R2.7 million pain for businesses that don’t get their BEE affairs in order

 ·14 Aug 2025

Businesses in South Africa are being warned to urgently get their Broad-Based Black Economic Empowerment (BEE) and Employment Equity (EE) affairs in order.

They have also been reminded that failure to comply with new legal requirements could result in fines of up to R2.7 million, or 10% of their annual turnover.

This is the message from the law firm Wright Rose-Innes, which stressed that the clock is ticking, with a critical compliance deadline approaching at the end of August.

“With strict deadlines, potential penalties, and increased scrutiny, the question isn’t whether your business should prepare, it’s whether you’re ready,” the firm said.

In April 2025, the Department of Employment and Labour gazetted the new Employment Equity Regulations, which introduced sectoral numerical targets for businesses across 18 industries.

These targets, which took effect on 15 April, form part of the government’s long-standing BEE and affirmative action drive to ensure workplaces reflect South Africa’s racial and gender demographics.

Wright Rose-Innes explained that the rules apply to designated employers with 50 or more employees. These employers must align their Employment Equity Plans with the minister’s targets across four upper occupational levels. 

These businesses must implement plans from 1 September 2025 to 31 August 2030 and submit annual reports to the Director-General on their progress.

Designated groups, as defined by the law, include black people (African, coloured and Indian), women, and people with disabilities.

The new regulations have also increased the target for suitably qualified people living with disabilities from 2% to 3% across all sectors—a change described by the firm as a game-changer and progressive measure for South Africa’s pursuit of equality.

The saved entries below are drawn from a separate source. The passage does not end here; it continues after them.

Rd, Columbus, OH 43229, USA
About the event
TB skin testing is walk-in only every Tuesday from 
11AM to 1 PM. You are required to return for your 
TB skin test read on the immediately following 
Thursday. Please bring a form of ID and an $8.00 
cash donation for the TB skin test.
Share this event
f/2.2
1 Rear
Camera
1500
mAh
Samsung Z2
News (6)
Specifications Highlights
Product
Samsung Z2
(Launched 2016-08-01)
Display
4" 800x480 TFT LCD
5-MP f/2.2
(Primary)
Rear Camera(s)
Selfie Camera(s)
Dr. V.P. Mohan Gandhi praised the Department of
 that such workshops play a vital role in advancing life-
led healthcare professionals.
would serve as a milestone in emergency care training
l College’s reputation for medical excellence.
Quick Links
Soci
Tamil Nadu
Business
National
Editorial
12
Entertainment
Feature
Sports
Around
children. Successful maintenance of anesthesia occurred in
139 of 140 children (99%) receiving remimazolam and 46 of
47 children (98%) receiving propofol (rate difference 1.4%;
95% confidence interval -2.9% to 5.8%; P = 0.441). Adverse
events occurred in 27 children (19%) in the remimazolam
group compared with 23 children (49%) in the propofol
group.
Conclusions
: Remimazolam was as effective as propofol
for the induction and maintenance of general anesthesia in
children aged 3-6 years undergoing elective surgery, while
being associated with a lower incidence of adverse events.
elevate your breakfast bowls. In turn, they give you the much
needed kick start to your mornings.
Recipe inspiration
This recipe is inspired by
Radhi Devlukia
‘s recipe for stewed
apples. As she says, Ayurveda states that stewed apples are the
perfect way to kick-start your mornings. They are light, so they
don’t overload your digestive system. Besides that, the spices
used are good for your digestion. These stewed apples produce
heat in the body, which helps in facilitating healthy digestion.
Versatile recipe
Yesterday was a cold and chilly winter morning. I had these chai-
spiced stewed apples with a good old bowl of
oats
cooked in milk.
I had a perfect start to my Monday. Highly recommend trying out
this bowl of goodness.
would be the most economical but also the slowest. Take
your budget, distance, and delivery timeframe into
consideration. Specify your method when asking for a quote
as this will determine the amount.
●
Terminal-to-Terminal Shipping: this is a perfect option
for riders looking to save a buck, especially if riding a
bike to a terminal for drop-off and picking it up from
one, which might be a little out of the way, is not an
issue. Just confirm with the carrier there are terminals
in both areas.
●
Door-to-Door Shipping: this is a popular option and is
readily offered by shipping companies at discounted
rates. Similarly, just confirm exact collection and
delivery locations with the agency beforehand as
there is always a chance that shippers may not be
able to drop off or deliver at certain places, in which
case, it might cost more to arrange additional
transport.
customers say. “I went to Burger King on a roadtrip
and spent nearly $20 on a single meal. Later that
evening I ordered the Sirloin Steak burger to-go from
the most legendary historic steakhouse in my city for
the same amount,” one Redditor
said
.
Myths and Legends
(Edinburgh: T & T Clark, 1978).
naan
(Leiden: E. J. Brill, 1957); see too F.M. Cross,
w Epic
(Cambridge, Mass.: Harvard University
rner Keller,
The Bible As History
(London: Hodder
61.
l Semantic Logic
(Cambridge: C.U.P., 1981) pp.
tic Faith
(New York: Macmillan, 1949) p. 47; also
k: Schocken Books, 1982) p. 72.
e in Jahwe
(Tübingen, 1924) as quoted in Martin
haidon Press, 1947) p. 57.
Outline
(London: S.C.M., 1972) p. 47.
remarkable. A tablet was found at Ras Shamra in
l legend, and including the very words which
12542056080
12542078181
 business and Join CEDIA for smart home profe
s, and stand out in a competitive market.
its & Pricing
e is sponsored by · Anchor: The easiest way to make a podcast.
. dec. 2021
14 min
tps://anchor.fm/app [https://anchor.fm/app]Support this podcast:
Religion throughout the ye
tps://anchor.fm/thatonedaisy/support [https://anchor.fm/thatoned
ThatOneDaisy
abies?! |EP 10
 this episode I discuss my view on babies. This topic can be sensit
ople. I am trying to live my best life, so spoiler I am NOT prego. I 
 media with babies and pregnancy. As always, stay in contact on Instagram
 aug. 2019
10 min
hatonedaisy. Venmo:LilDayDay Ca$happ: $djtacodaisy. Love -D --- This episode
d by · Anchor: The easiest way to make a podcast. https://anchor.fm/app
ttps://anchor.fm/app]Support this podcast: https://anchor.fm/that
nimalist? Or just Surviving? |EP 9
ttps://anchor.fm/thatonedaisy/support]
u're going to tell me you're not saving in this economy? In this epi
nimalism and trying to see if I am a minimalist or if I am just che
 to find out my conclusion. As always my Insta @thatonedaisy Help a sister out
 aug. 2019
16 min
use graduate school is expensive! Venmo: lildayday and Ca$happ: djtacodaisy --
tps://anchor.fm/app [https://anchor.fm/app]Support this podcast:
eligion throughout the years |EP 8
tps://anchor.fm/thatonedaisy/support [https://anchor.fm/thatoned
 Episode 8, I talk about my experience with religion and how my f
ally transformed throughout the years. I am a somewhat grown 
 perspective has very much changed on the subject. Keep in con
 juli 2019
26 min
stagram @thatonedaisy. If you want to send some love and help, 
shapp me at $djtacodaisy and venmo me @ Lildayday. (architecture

The numerical targets vary by industry and occupational level. For example, in the accommodation and food services sector, top management must be 56.7% from designated groups by the end of the five-year period, with 38.1% being women. 

Senior management should reflect 78.3% from designated groups, professional and middle management 84.7%, and skilled technical employees 95.9%.

Compliance is not optional

The government has made it clear that these targets do not add up to 100%, as they exclude white males with no disabilities and foreign nationals from the workforce profile.

According to the department, the aim is to ensure equitable representation of suitably qualified people from designated groups at all occupational levels in the workforce.

Compliance is not optional, especially for businesses hoping to work with the government.

“All employers intending on conducting business with an organ of state will be required to, amongst other things, comply with the targets, implement their Employment Equity Plan and obtain a compliance certificate valid for 12 months to avoid termination of their agreement with the state,” Wright Rose-Innes said.

Non-adherence could result in penalties of up to R2.7 million or 10% of annual turnover, depending on previous contraventions, unless a business can demonstrate reasonable cause for failing to comply. 

Labour inspectors will also actively monitor compliance, issue orders against defaulting employers, and potentially take matters to the Labour Court, opening the door to costly litigation.

“Employers should act now to review and update their current Employment Equity Plans in line with the newly introduced sectoral targets,” the firm said. 

Designated employers must conduct a workplace analysis and formulate revised plans in line with the amended laws by no later than 31 August 2025.

While South Africa has had BEE and employment equity legislation in place for decades, government officials have repeatedly expressed frustration over the slow pace of transformation, particularly in senior leadership roles. 

Many top positions still do not reflect the country’s demographics, prompting the introduction of stricter, measurable targets.